LA DOUCHE


La mission avait été un succès complet et Dumbledore devait être content, peut-être même qu'il pourrait le laisser tranquillement pendant quelques jours, Rémus l'espérait en tout cas : il était si las et amer, désirant du repos et qu'on le laisse tranquille. Soupirant, il craqua son dos en s'étirant avant de prendre une allure traînante d'agonie, marchant vaillamment pour rentrer chez lui, souriant légèrement en pensant à salle de bain, et surtout à sa douche qui l'attendait sagement. Une fois rentré, il verrouilla sa maison miteuse pour ne pas qu'on le dérange avant au moins trente-six lunes, semant des habits sales, déchirés et ensanglantés sur son passage vers la salle d'eau. Ce fut quand il enclencha l'eau chaude qu'il finit par gémir de plaisir et commencer à se détendre.

Tout ce sang qui partait enfin de son corps n'était pas à lui, enfin pas tout mais une bonne partie quand même. Lentement il leva ses mains et se mit à frotter sa peau blessée, la nettoyant tranquillement, grimaçant à peine quand il s'occupait des zones meurtries tellement il n'en pouvait plus. Continuant de se laver, il se mit à penser à avant avec un sourire nostalgique et mélancolique. Combien de temps cela faisait que cette maison n'était habitée que par lui ? Cinq jours ? Trois semaines ? Six mois ? En tout cas, cela faisait une éternité selon son cœur et il ne faisait que survivre depuis que son amour était partis pour toujours.

Il se rappela avec un doux sourire son humour douteux et les blagues qui allaient avec, et quand ses instincts canins prenaient le pas sur lui, le rendant tout fou. Rémus se souvenait de leurs nuits tendres et passionnées, ce sentiment d'être complet quand ils ne faisaient qu'un, Sirius profondément blottis au chaud en lui. Son corps se mit à vibrer de plaisir en repensant aux délicieux souvenirs mais cela ne l'émouvait pas. Se masturber ? Pour ensuite pleurer toutes les larmes de son corps lorsque la douleur de l'absence de son amour lui reviendrait dans la figure, tel un boomerang, lorsque les brumes de la jouissance se seront dissipées ? Non, cela n'aurait aucun sens.

Soupirant, il ignora la raideur de son sexe, se concentrant sur le visage souriant de sa tendre moitié, de son rire et de son odeur.

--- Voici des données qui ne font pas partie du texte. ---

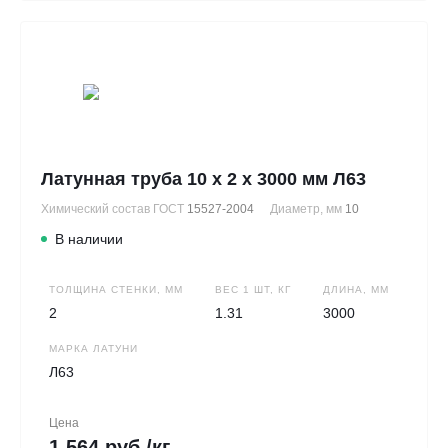
Латунная труба 10 х 2 х 3000 мм Л63
Химический состав ГОСТ
15527-2004
Диаметр, мм
10
В наличии
ТОЛЩИНА СТЕНКИ, ММ
ВЕС 1 ШТ, КГ
ДЛИНА, ММ
2
1.31
3000
МАРКА ЛАТУНИ
Л63
Цена
1 564 руб./кг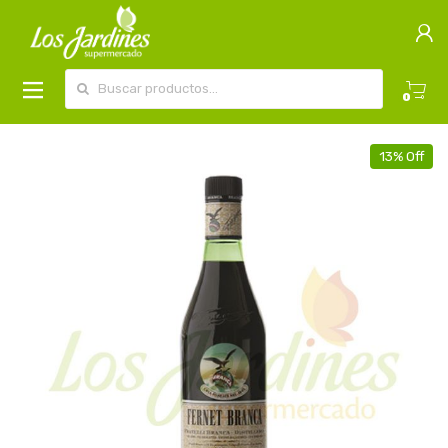
Buscar por:
0
13% Off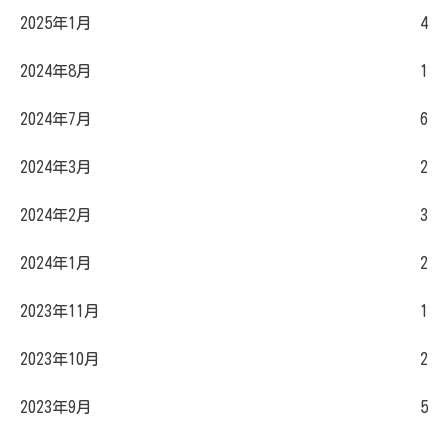
2025年1月
4
2024年8月
1
2024年7月
6
2024年3月
2
2024年2月
3
2024年1月
2
2023年11月
1
2023年10月
2
2023年9月
5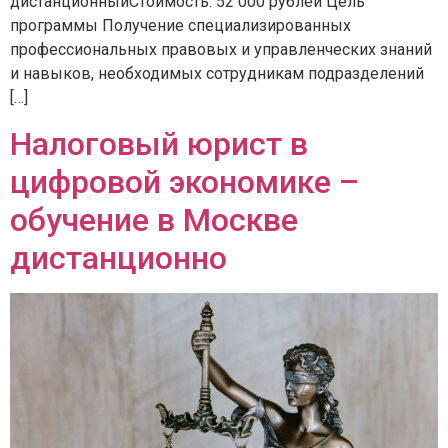
дистанционныйСтоимость: 52 000 рублей Цель
программы Получение специализированных
профессиональных правовых и управленческих знаний
и навыков, необходимых сотрудникам подразделений
[…]
Налоговый юрист в
цифровой экономике –
обучение в Москве
дистанционно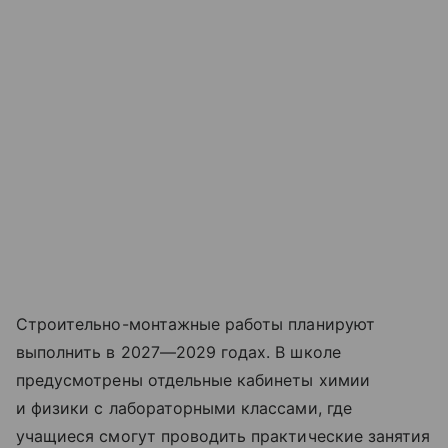
Строительно-монтажные работы планируют
выполнить в 2027—2029 годах. В школе
предусмотрены отдельные кабинеты химии
и физики с лабораторными классами, где
учащиеся смогут проводить практические занятия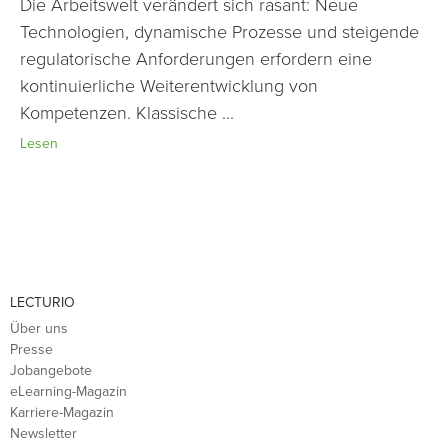
Die Arbeitswelt verändert sich rasant: Neue
Technologien, dynamische Prozesse und steigende
regulatorische Anforderungen erfordern eine
kontinuierliche Weiterentwicklung von
Kompetenzen. Klassische ...
Lesen
LECTURIO
Über uns
Presse
Jobangebote
eLearning-Magazin
Karriere-Magazin
Newsletter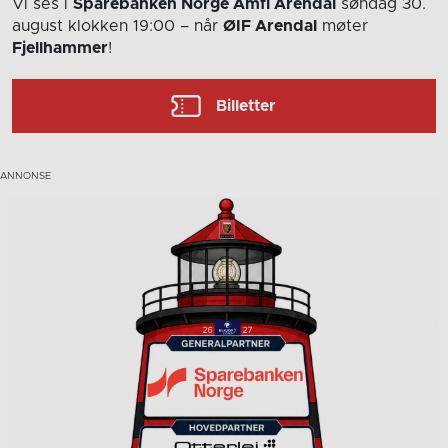
Vi ses i
Sparebanken Norge Amfi Arendal
søndag 30.
august
klokken 19:00
– når
ØIF Arendal
møter
Fjellhammer
!
Billetter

Pourtant les souvenirs s'estompent avec le temps, qu'ils soient beaux ou tristes, et notre loup se rendit compte avec amertume qu'il n'arrivait plus à se rappeler de son parfum, du velouté de sa peau ou de la nuance exacte de ses yeux. Frappant le mur d'injustice, il coupa l'eau et sortit de la douche, grognant à moitié, de méchante humeur, s'essuyant vivement pour ensuite regagner sa chambre, autrefois la leur. La colère laissa place de nouveau à l'abattement et il s'allongea sur son lit, enfouissant la tête dans la chemise préférée de son amour, la serrant contre lui, laissant échapper comme prévus deux-trois larmes amères.

Il savait que Sirius n'aurait jamais voulu qu'il abandonne le combat alors il décida de rester dans l'Ordre jusqu'à ce que la guerre prenne fin et après il dirait adieu à tout le monde pour disparaître sans se retourner. Il ne savait pas encore s'il allait vivre un peu ou mourir de suite pour retourner au plus vite dans les bras de son aimé, quoiqu'il en soit ce ne serait plus de la survie mais quelque chose de bien mieux. Ragaillardit et déterminé, Rémus eut l'impression qu'un poids immense venait de quitter ses épaules à présent qu'il savait enfin vers où se tournait sa vie. Souriant doucement, apaisé et soulagé, notre loup put enfin fermer les yeux et laisser son esprit dans le monde de Morphée qui ressemblait étrangement à Sirius, serein.